Allocation of Oversight
The agreement outlines specific areas of focus for each agency:
- DOJ’s Role: The DOJ is tasked with investigating whether Nvidia has violated antitrust laws [00:18:17]. Potential areas of inquiry include Nvidia’s use of CUDA software to lock customers into its GPUs or how it distributes GPUs [00:18:24]. At the time of this discussion, Nvidia had briefly surpassed Apple as one of the largest market cap companies in tech [00:19:34].
- FTC’s Role: The FTC will lead investigations into OpenAI’s conduct and Microsoft’s AI-related deals [00:18:35].
FTC Probe into Microsoft’s Inflection AI Deal
The Wall Street Journal reported that the FTC has already opened a probe into Microsoft’s deal with Inflection AI [00:18:43]. This deal involved Microsoft acquiring Inflection AI’s staff (an “Aqua hire”) and a significant “Commerce deal” to assist investors [00:18:50]. The deal, which included a $650 million licensing fee, was structured by Microsoft in a way that aimed to avoid regulatory scrutiny [00:19:03]. The concept of a “shadow Aqua hire” was previously discussed on the podcast [00:19:08].
Expert Opinions on the Investigations
Premature and Innovation-Hostile
Critics argue that these investigations are premature for a nascent industry like AI [00:19:54]. The market is only 18 months to two years old, with limited end-user use cases and a vast imbalance between collective spending (1 trillion) and generated revenue (less than $10 billion) [00:20:00]. The idea of launching an antitrust investigation before the market has even seen a full boom-and-bust cycle is questioned [00:20:29].
“I think the DOJ and the FTC are totally way out of their ski tips on this… I don’t see what they’re exactly investigating in an immature market where we haven’t yet seen one cycle of boom and bust.” [00:19:51]
The administration’s approach is viewed as part of an “innovation-hostile agenda,” encompassing attacks on crypto and restrictive M&A policies [00:25:54]. This contrasts with the government’s historical role as a critical supporter of private industry in bleeding-edge fields like space, defense, and the internet [00:27:19].
Clever Deal-Making and Regulatory Gaps
While the investigations might be premature, there’s acknowledgment of “clever forms of deal-making” by hyperscalers that circumvent traditional business constraints [00:20:44]. These include complex “Tac 2.0” or credit-oriented deals, such as financing companies to buy their own chips [00:21:26]. This sophistication has evolved from past regulatory challenges faced by companies like AOL (revenue round-tripping) and Microsoft (DOJ inquiry during Steve Ballmer’s tenure) [00:20:54].

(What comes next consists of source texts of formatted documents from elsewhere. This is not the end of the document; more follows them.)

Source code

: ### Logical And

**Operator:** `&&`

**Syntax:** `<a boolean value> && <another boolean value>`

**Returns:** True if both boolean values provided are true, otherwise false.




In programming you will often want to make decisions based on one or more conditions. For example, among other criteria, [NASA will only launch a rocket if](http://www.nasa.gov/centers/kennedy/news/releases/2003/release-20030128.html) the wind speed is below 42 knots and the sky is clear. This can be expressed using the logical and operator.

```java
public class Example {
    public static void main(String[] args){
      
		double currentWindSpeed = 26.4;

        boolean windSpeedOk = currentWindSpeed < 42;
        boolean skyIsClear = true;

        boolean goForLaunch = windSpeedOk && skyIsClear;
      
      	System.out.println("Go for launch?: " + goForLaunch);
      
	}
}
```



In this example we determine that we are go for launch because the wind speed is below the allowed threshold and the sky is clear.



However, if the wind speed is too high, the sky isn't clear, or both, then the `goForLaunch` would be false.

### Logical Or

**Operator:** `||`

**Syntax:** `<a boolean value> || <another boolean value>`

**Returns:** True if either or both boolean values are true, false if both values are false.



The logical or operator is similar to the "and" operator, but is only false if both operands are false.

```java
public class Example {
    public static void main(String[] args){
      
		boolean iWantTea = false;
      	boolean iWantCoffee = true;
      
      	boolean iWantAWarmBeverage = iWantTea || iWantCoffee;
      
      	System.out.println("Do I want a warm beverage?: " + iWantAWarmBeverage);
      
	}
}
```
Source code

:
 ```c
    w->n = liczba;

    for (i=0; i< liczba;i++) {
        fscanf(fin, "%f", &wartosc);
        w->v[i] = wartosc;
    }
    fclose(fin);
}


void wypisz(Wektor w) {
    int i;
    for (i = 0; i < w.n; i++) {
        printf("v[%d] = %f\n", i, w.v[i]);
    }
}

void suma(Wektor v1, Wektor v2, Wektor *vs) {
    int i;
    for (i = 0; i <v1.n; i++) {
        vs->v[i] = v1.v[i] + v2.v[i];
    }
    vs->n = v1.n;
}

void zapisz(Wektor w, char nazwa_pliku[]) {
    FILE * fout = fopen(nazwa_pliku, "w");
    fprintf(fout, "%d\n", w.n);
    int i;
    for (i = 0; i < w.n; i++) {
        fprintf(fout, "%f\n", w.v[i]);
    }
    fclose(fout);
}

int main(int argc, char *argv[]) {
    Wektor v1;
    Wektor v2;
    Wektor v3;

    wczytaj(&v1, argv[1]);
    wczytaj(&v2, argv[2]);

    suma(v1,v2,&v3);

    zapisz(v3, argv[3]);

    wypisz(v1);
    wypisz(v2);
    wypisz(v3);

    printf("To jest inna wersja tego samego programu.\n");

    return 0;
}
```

! warning | Regulatory Blind Spot The real inquiry should potentially come from the SEC regarding whether these are “real revenue” deals, rather than antitrust investigations into future competition [00:21:48].
Legislative Challenges
California’s Governor Newsom has warned against over-regulating AI, recognizing the potential for stifling the burgeoning sector [00:22:50]. The rapidly changing nature of AI models (e.g., significant reductions in model size improving performance) makes it difficult for current statutes, which often define regulation based on model size, to remain relevant [00:23:07]. Laws written based on expert opinions can quickly become outdated [00:23:44].
Conclusion
The current administration’s stance on AI regulation, along with its approaches to crypto and M&A, is seen by some as potentially hindering innovation and economic growth [00:26:37]. The prevailing sentiment among the hosts is that policies should foster acceleration and progress rather than imposing unnecessary regulations that risk stifling emerging technologies [00:27:51].